In light of this, the persistence of limited investor participation still causes some head scratching. But perhaps it was an overestimation of credibility capital? Reforms enter a sort of “credibility ledger” that is often cumulative and sticky. If one good reform does not magically change the way firms operate, partial insulation and thin institutionalization certainly won’t.
Zambia’s current mining and fiscal strategy is a test of whether a government emerging from a history of volatility can establish a new credible equilibrium. Hichilema’s efforts; reversing some of the most investor-deterring tax policies, reassuring investors with pro-business rhetoric backed by concrete actions, and re-engaging with international finance institutions to restore macroeconomic stability, directly address the expectations gap created by years of instability. Investors will be looking for a track record of a few years with no sudden U-turns in mining policy.

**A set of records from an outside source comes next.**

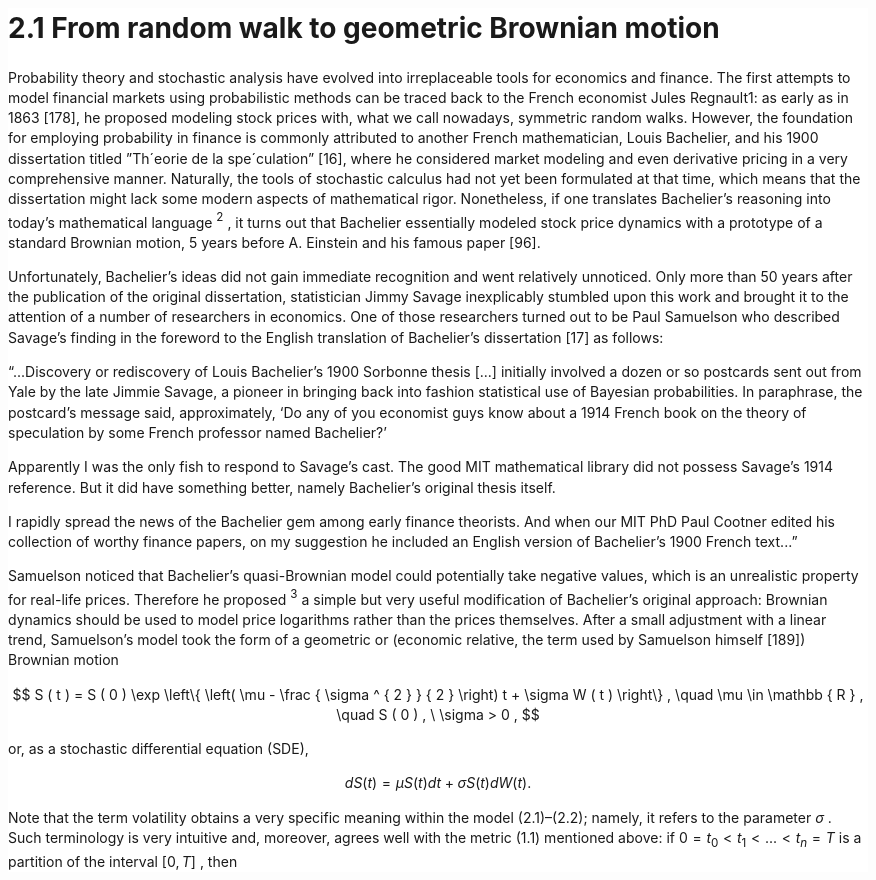 # 2.1 From random walk to geometric Brownian motion  

Probability theory and stochastic analysis have evolved into irreplaceable tools for economics and finance. The first attempts to model financial markets using probabilistic methods can be traced back to the French economist Jules Regnault1: as early as in 1863 [178], he proposed modeling stock prices with, what we call nowadays, symmetric random walks. However, the foundation for employing probability in finance is commonly attributed to another French mathematician, Louis Bachelier, and his 1900 dissertation titled ”Th´eorie de la spe´culation” [16], where he considered market modeling and even derivative pricing in a very comprehensive manner. Naturally, the tools of stochastic calculus had not yet been formulated at that time, which means that the dissertation might lack some modern aspects of mathematical rigor. Nonetheless, if one translates Bachelier’s reasoning into today’s mathematical language $^ 2$ , it turns out that Bachelier essentially modeled stock price dynamics with a prototype of a standard Brownian motion, 5 years before A. Einstein and his famous paper [96].  

Unfortunately, Bachelier’s ideas did not gain immediate recognition and went relatively unnoticed. Only more than 50 years after the publication of the original dissertation, statistician Jimmy Savage inexplicably stumbled upon this work and brought it to the attention of a number of researchers in economics. One of those researchers turned out to be Paul Samuelson who described Savage’s finding in the foreword to the English translation of Bachelier’s dissertation [17] as follows:  

“...Discovery or rediscovery of Louis Bachelier’s 1900 Sorbonne thesis [...] initially involved a dozen or so postcards sent out from Yale by the late Jimmie Savage, a pioneer in bringing back into fashion statistical use of Bayesian probabilities. In paraphrase, the postcard’s message said, approximately, ‘Do any of you economist guys know about a 1914 French book on the theory of speculation by some French professor named Bachelier?’  

Apparently I was the only fish to respond to Savage’s cast. The good MIT mathematical library did not possess Savage’s 1914 reference. But it did have something better, namely Bachelier’s original thesis itself.  

I rapidly spread the news of the Bachelier gem among early finance theorists. And when our MIT PhD Paul Cootner edited his collection of worthy finance papers, on my suggestion he included an English version of Bachelier’s 1900 French text...”  

Samuelson noticed that Bachelier’s quasi-Brownian model could potentially take negative values, which is an unrealistic property for real-life prices. Therefore he proposed $^ 3$ a simple but very useful modification of Bachelier’s original approach: Brownian dynamics should be used to model price logarithms rather than the prices themselves. After a small adjustment with a linear trend, Samuelson’s model took the form of a geometric or (economic relative, the term used by Samuelson himself [189]) Brownian motion  

$$
S ( t ) = S ( 0 ) \exp \left\{ \left( \mu - \frac { \sigma ^ { 2 } } { 2 } \right) t + \sigma W ( t ) \right\} , \quad \mu \in \mathbb { R } , \quad S ( 0 ) , \ \sigma > 0 ,
$$  

or, as a stochastic differential equation (SDE),  

$$
d S ( t ) = \mu S ( t ) d t + \sigma S ( t ) d W ( t ) .
$$  

Note that the term volatility obtains a very specific meaning within the model (2.1)–(2.2); namely, it refers to the parameter $\sigma$ . Such terminology is very intuitive and, moreover, agrees well with the metric (1.1) mentioned above: if $0 = t _ { 0 } < t _ { 1 } < . . . < t _ { n } = T$ is a partition of the interval $[ 0 , T ]$ , then  

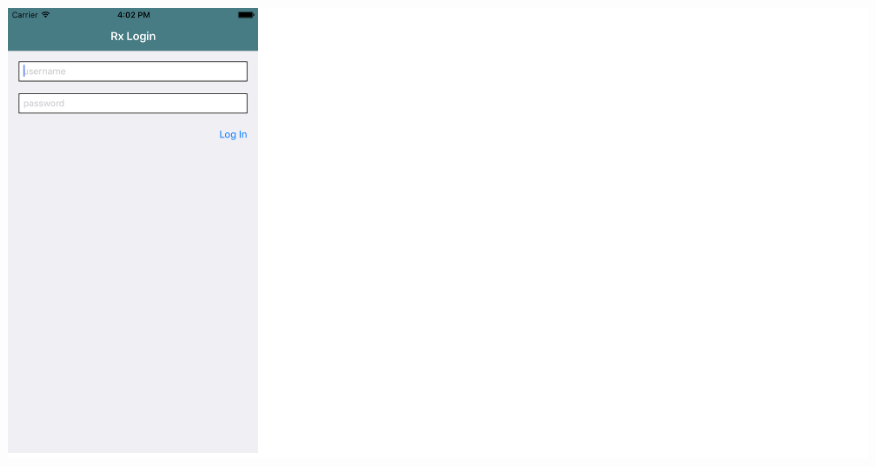 <img src="https://github.com/GuyKahlon/RxSwiftPlayground/blob/RxSwift/Screenshots/Login%20Start%20Project.png" width="250" height="444.66">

If Zambia can maintain the stable tax regime it has now put in place, each passing quarter will build confidence that “this time is different”. Policy prescriptions in this case are few not because there is nothing to be done, but because what has already been done until this point requires a quiet consistency to truly be optimal. Expectations are formed over long periods of time and the resulting effects on the economy are anchored on assessments that carefully log in both the past and present. Credibility, in other words, is earned incrementally. And only through credibility can Hichilema and his government materialize their toil.